Hollywood movie studios have sued scores of operators of computer servers that help relay digital movie files across online file-sharing networks. The copyright infringement suits expand on a new U.S. film industry initiative whose first targets were individual file-swappers, the Associated Press reported.
The defendants this time run servers that use BitTorrent, now the program of choice for online sharers of large files. The file-sharing technology offered by BitTorrent can slash the amount of time it takes to download a large digital file by allowing users to grab pieces of the file from hundreds of other users at once.
Unlike the widely used Kazaa file-sharing service, which connects individual users, or “peers,” to each other directly, BitTorrent is hierarchical, relying on a handful of tech-savvy users to direct traffic on the networks.

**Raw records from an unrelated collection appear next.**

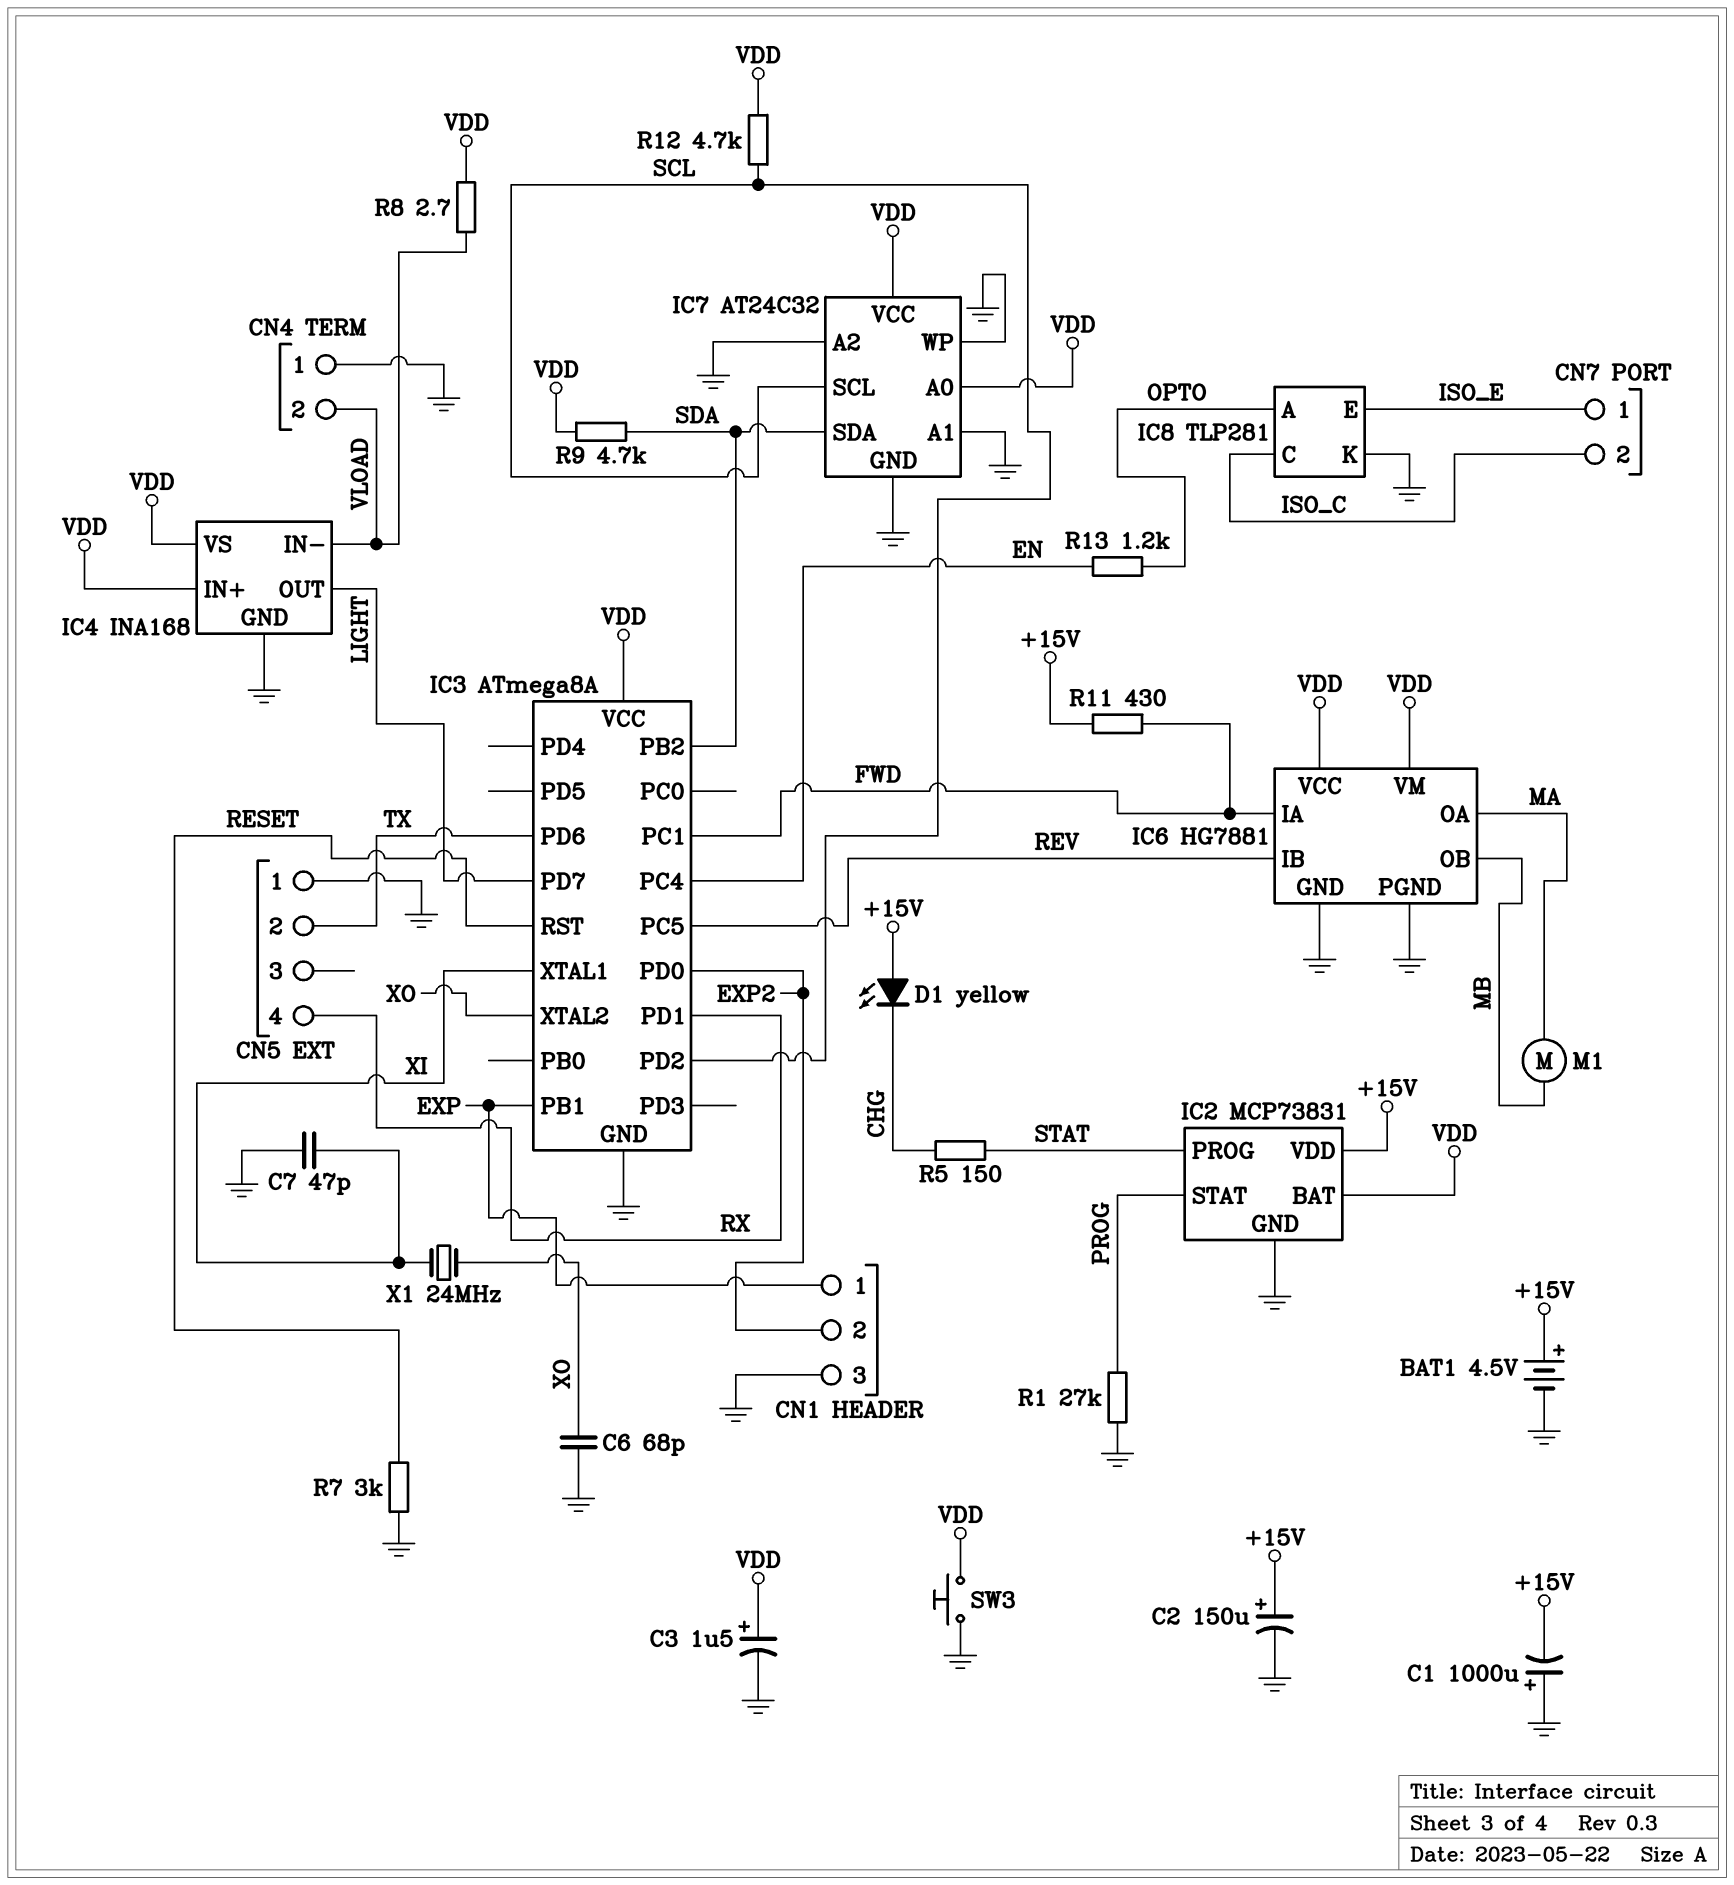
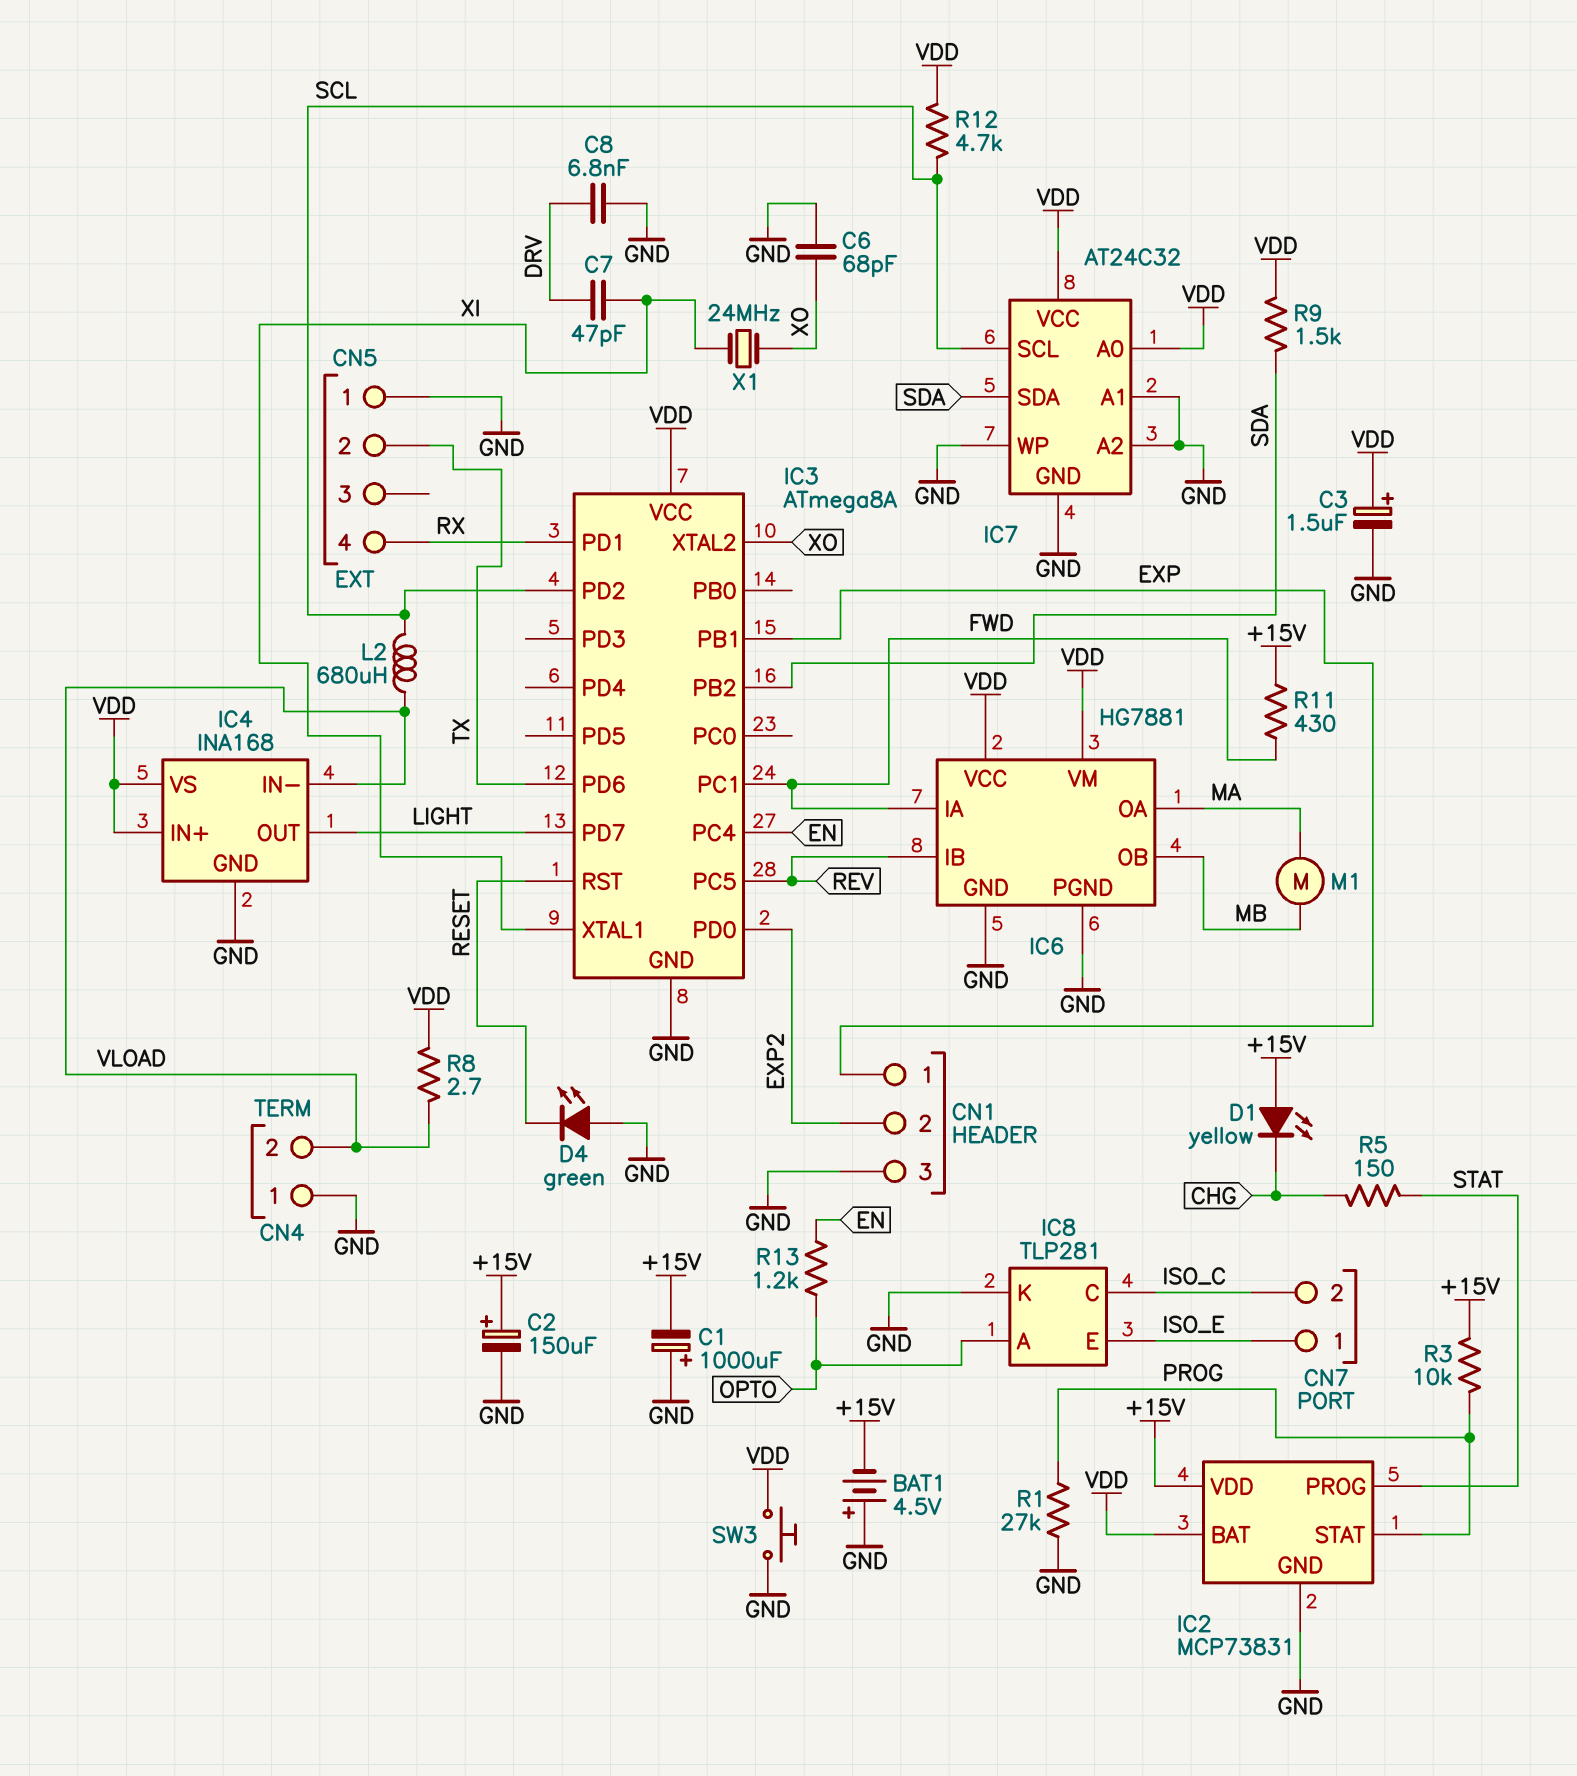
BAT1: 4.5V (plus +15V, minus GND) -> 4.5V (plus GND, minus +15V)
C7: 47pF (GND, XI) -> 47pF (DRV, XI)
C8: none -> 6.8nF (DRV, GND)
D4: none -> LED green (A GND, K RESET)
L2: none -> 680uH (SCL, VLOAD)
R3: none -> 10k (+15V, PROG)
R7: 3k (GND, RESET) -> none
R9: 4.7k (SDA, VDD) -> 1.5k (SDA, VDD)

The suits target computer servers that index movies for BitTorrent users, but the MPAA is eyeing similar action against other servers as well. Sites like BitTorrent steadily gained in popularity after the recording industry last year began targeting users of Kazaa, Morpheus, Grokster and other established file-sharing software.
The suits follow the same logic employed when the recording industry sued the original Napster file-sharing network. The creators of that software used a central computer server to keep and update an index of what music files were being made available by computer users on the network.
Fred von Lohmann, an attorney with the Electronic Frontier Foundation in San Francisco, suggests the lawsuits will backfire. Another potential wrinkle is that many of the computer servers are offshore, outside the scope of U.S. copyright law.
Hollywood movie studios contend that the unauthorized trading of films online has the potential to threaten their industry, particularly as faster Internet access in homes makes the large movie files easier to download.